The map-resolution analogy
A topographical map can be ultra-detailed (every contour at 1m) or coarse (every 10m). Walking from town A to town B, you do not need every blade of grass — you just need the path. The coarser map is 5–10× smaller and still gets you there.
Quantization is the same idea for AI weights. The full-precision values are like the ultra-detailed map. Most of that precision is not needed — the model still does the right thing if every weight is rounded to a much coarser grid.
The precision ladder
| Precision | Bits/weight | Size of 7B model | Speed (relative) | Quality loss |
|---|---|---|---|---|
| FP32 | 32 | 28 GB | 1× | none |
| FP16 / BF16 | 16 | 14 GB | 1.5× | negligible |
| INT8 | 8 | 7 GB | 2× | tiny |
| INT4 | 4 | 3.5 GB | 3–4× | small (with care) |
| INT2 | 2 | 1.75 GB | 4–5× | usually noticeable |
Modern training is mostly BF16/FP16. Modern serving is increasingly INT8 or INT4.
Two flavours
- Post-training quantization (PTQ) — take a trained FP16 model, quantize. Cheap (minutes), some quality loss.

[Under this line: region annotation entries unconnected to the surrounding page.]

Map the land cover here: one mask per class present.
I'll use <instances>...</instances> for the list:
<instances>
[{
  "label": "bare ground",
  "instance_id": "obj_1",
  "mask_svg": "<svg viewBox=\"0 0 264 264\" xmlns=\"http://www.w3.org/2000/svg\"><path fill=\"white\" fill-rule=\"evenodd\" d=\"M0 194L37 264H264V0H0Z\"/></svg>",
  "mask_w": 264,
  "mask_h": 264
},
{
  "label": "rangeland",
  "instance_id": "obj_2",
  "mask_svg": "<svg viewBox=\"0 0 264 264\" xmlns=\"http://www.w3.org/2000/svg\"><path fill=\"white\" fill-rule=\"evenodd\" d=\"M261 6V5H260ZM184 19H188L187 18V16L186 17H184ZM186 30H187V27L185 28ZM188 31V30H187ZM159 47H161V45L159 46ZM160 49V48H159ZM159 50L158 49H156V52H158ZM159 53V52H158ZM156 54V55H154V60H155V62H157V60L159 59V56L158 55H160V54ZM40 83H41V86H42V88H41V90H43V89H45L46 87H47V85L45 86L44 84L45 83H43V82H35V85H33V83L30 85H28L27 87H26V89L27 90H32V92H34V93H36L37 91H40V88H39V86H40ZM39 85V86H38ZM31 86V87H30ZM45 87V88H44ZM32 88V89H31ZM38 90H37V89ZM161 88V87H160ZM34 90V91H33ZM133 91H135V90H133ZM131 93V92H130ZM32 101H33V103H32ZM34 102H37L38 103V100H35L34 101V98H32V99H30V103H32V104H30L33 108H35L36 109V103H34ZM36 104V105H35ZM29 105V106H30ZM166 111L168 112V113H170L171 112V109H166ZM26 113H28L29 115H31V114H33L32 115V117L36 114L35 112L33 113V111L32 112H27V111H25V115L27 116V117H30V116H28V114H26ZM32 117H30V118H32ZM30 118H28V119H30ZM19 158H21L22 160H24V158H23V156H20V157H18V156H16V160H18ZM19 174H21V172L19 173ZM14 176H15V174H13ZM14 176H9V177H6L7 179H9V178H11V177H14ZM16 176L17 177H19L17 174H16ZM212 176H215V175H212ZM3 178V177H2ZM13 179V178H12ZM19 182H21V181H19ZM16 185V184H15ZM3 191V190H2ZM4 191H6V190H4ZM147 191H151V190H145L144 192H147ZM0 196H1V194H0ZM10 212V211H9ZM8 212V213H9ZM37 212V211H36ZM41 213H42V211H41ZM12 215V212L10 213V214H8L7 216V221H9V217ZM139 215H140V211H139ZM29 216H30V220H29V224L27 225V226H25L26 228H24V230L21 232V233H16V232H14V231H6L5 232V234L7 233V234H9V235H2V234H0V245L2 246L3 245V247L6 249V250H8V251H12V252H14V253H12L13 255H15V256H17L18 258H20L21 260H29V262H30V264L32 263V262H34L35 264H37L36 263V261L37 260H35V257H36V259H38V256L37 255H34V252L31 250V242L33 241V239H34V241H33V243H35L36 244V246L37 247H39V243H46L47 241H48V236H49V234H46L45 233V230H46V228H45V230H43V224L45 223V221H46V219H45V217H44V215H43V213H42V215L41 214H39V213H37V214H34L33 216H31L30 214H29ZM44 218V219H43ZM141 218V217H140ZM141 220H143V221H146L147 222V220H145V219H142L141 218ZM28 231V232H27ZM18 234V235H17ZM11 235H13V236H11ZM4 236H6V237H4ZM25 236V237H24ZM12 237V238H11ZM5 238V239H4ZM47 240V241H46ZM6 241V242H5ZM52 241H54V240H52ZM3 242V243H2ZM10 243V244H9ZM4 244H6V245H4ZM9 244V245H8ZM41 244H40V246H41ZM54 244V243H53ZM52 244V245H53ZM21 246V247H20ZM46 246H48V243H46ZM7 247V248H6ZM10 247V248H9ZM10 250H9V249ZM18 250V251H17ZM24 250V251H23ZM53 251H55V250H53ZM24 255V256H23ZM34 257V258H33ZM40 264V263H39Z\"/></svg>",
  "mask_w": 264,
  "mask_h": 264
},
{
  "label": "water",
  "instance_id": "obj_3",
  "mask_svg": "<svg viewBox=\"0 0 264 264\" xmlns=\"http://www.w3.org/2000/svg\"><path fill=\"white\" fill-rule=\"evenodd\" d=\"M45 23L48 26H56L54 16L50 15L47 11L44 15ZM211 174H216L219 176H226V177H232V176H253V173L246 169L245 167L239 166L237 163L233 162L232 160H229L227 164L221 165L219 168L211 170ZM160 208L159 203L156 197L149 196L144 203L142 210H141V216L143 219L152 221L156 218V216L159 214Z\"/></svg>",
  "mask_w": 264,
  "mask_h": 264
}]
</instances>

- Quantization-aware training (QAT) — train as if weights were quantized. Higher quality at the same bits, but needs retraining.
How "lossless 4-bit" is even possible
Naive INT4 averaged across all weights destroys the model. The tricks that make 4-bit work:
- Group-wise quantization — different scale factors per small group of weights, not per layer.
- Outlier handling — keep the rare extreme values in higher precision (the famous 0.1% that cause 90% of damage).
- Calibration — pick scales using a small dataset of real activations, not just min/max of weights.
GPTQ, AWQ, and bitsandbytes are the popular implementations. Each uses a slightly different recipe.
Activation quantization is the harder half
Quantizing weights is the easy part. Quantizing activations during inference is harder because they vary per input and have wild outliers. INT8 weight + FP16 activation is a common compromise; full INT8 needs more care.
What you actually feel
- Memory — drops linearly with bits. Lets bigger models fit on smaller GPUs.
- Throughput — usually goes up because the bottleneck is memory bandwidth, not compute.
- Latency — often improves, especially for memory-bound steps like decode.
- Quality — drops mildly at INT8, modestly at INT4, sharply below.
When not to quantize
- Your eval is brittle and small drops matter (tight prod metrics).
- You're below ~1B params — quantization noise hurts small models more than big ones.
- You're training, not just serving. Use mixed-precision training (BF16 + FP32 master weights) instead.
The rule of thumb
Start FP16. Try INT8 — almost always free quality. Try INT4 with AWQ or GPTQ — usually 1–3% quality loss for ~4× memory savings. Do not go to INT2 or below without strong evidence the eval still holds.